We want to avoid building an operating system, but we also want to avoid the assumption that a browser is just one thing or one app. Instead we want to appreciate it as something in-between; more as a common core for a variety of rendering engines, apps and technologies. We can start to think of these capabilities as “libraries” or tools. To do this well involves ideas around package and dependency management. In Rust we have Crates and Cargo. Many other packages and systems each have their own package and dependency management. These are ideas that we are very used to in general. An app running environment doesn’t need to think of any one layout engine as “special” - it is just another thread that is running - based on some library - produced based on the users whim - and using certain resources such as the users interaction and screen.

4. Browsers working together

Ultimately we want to create a computational environment where millions of browsers can work together to help users solve their problems. These are services run by the users for the users - as a collective. Browsers can collaborate on developing a shared understanding of a website, pre-scanning it and digesting it and optimizing it for future page loads. Or even allowing social markup of websites - to correct errors in a website itself. There are all kinds of powers that you can have when you start to see the browsers together as a single computational fabric. To do that we need to enable browsers to durably run code received over the web in a safe trustworthy way. But the real power is when we start pointing our web browsers at the real world.

When you look towards the future where the web is part of a heads up display, where your browser is doing semantic partitioning and analysis of the world around you and where millions of other browsers are doing the same thing - then we see a significant inversion from today. It is the clients that are doing the sense making and sharing that knowledge with each other together.

In a persistent agent model the world becomes very different. A browser becomes a lens, like a smart car, that is aggregating, understanding, and acting on behalf of the user intelligently. It’s less about bringing up a browser to look up something, and more like the browser is part of the background fabric of your life.

5. Resolving competing agent views

Of course the famous dystopian view of the future of the web is one where these agents don’t cooperate, or where you don’t control them. See Hyper-Reality by Keiichi Matsuda.

We do believe some of this vision is true - that interfaces will start to blend with the real world, that there will be virtual actions or verbs attached to everyday objects, and that the browser as your user-agent will in some ways invert the current display architectures that we are used to.

But this means competition for that one scarce resource - your attention. In a heads up world, with pass through vision rigs, where the browser is “in the world” rather than a distraction “from the world” we will likely see software agents need to work together to define what gets priority. Instead of each app rendering to a separate page your user agent will arbitrate and filter many apps attempting to render to the same view. We believe this will create new challenges for accessibility and for filtering and sense-making and that this needs to be explored.

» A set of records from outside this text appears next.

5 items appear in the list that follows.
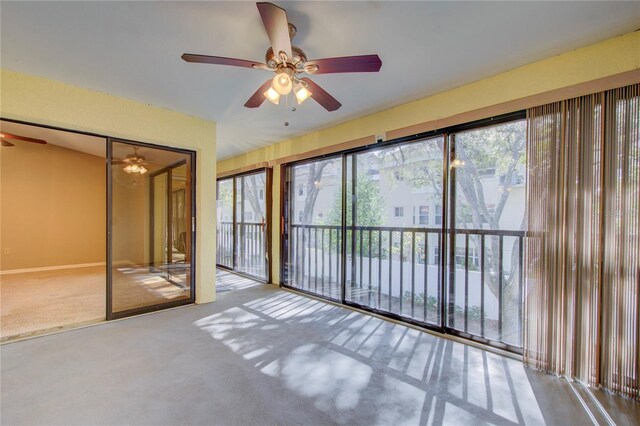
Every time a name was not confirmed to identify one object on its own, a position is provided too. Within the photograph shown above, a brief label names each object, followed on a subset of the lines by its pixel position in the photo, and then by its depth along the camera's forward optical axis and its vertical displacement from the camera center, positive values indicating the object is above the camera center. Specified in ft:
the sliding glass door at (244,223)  17.83 -0.90
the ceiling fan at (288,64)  5.55 +3.25
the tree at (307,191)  14.69 +1.07
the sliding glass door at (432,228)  8.73 -0.66
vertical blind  6.49 -0.70
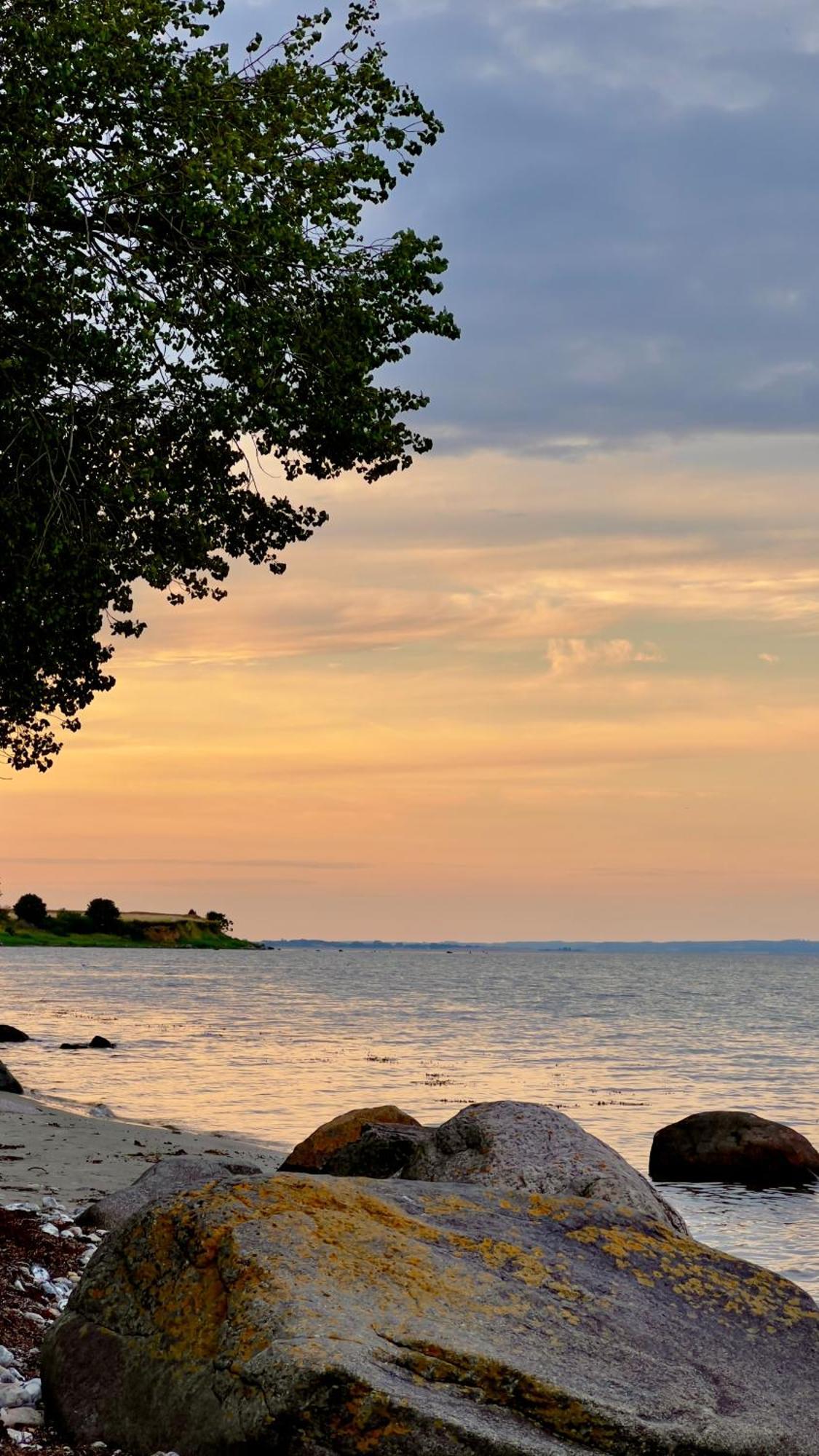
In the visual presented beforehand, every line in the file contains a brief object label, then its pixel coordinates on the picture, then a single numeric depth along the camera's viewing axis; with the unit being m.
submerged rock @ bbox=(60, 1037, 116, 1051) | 49.31
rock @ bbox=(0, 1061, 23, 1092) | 31.69
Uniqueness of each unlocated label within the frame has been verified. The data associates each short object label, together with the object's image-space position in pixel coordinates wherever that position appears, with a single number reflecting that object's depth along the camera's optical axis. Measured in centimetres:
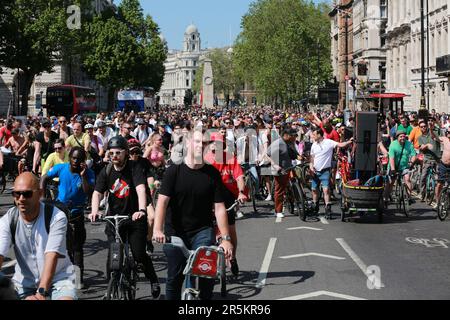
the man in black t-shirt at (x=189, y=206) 738
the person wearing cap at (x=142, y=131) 2491
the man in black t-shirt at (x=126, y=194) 893
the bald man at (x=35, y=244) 582
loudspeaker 1744
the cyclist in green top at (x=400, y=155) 1781
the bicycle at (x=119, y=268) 797
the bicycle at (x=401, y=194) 1767
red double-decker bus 6197
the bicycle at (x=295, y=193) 1662
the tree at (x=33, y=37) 6038
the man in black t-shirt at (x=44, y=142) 1877
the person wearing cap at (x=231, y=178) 1090
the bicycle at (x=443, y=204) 1653
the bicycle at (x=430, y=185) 1925
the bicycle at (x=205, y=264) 682
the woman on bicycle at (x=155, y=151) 1627
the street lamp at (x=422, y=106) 3269
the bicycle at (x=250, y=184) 1898
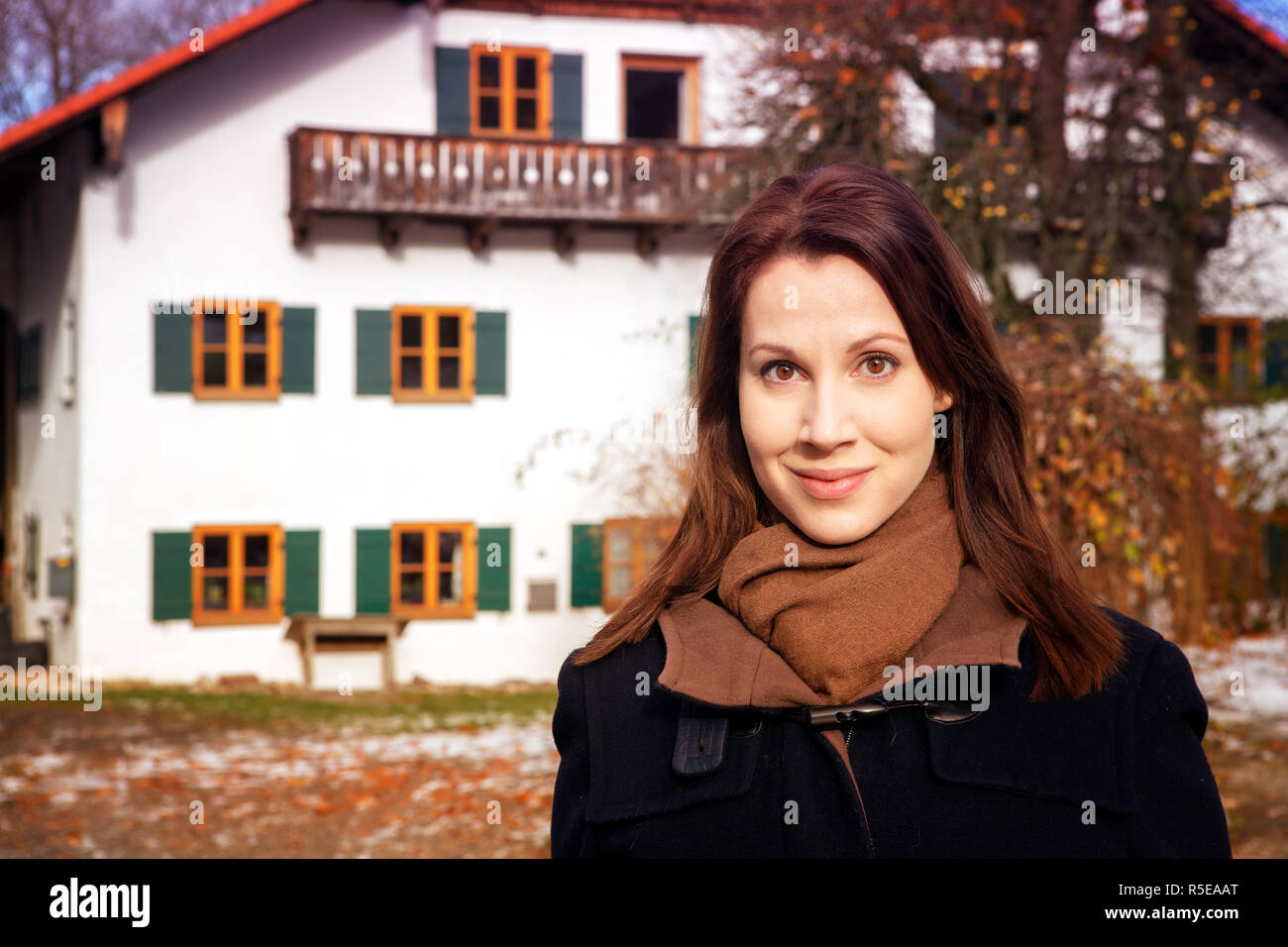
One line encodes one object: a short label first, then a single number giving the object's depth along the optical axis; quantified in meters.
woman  1.74
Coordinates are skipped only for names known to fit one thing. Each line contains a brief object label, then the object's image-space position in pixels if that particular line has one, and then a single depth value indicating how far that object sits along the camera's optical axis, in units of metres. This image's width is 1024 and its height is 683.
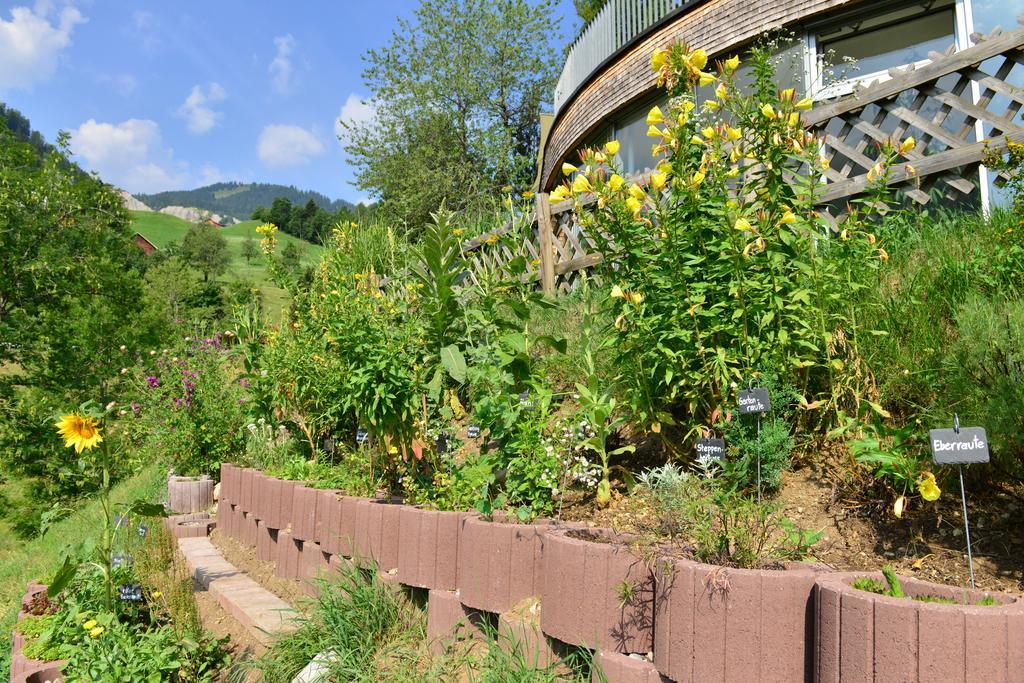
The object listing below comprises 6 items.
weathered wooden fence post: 7.55
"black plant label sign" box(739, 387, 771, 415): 2.66
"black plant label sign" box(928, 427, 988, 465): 2.01
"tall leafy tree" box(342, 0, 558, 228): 20.48
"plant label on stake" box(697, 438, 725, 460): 2.72
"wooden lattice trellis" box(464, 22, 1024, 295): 4.95
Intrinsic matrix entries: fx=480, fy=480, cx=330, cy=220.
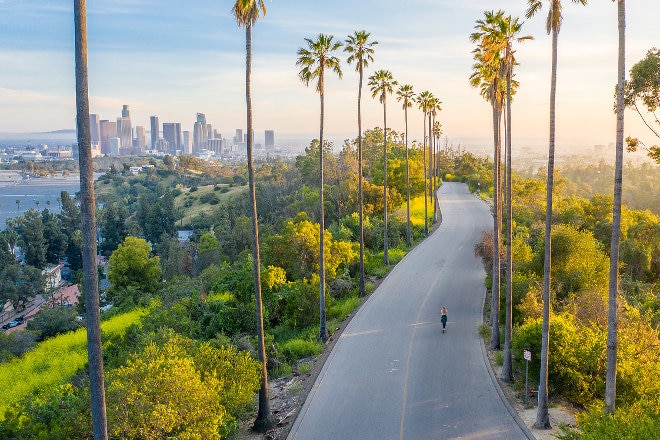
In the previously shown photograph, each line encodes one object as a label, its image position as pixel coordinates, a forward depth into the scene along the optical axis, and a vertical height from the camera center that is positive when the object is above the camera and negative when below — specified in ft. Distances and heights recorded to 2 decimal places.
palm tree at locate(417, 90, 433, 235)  145.18 +23.54
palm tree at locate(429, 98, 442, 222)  153.79 +22.44
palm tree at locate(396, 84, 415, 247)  125.70 +21.77
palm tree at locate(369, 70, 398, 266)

It’s worth noting that most 3d interactive content is in fact described in grammars that are not terribly different from HTML. They are often using some kind of directed acyclic graph - with nodes that describe the rendering behaviors - not unlike like a christmas tree decorated with ornaments. However, nobody has been able to successfully propose a single 3D grammar - the space of 3D is too rich and too full of possibilities for every 3d app to be represented using the same scheme. The grammar for Minecraft is utterly different than the grammar for Breath Of The Wild or say Daz3D. But - if we are going to have some kind of common lingua franca where apps are all contributing to one view of the world - we will need to find some trade language that all apps can agree to - at least when speaking to that shared view.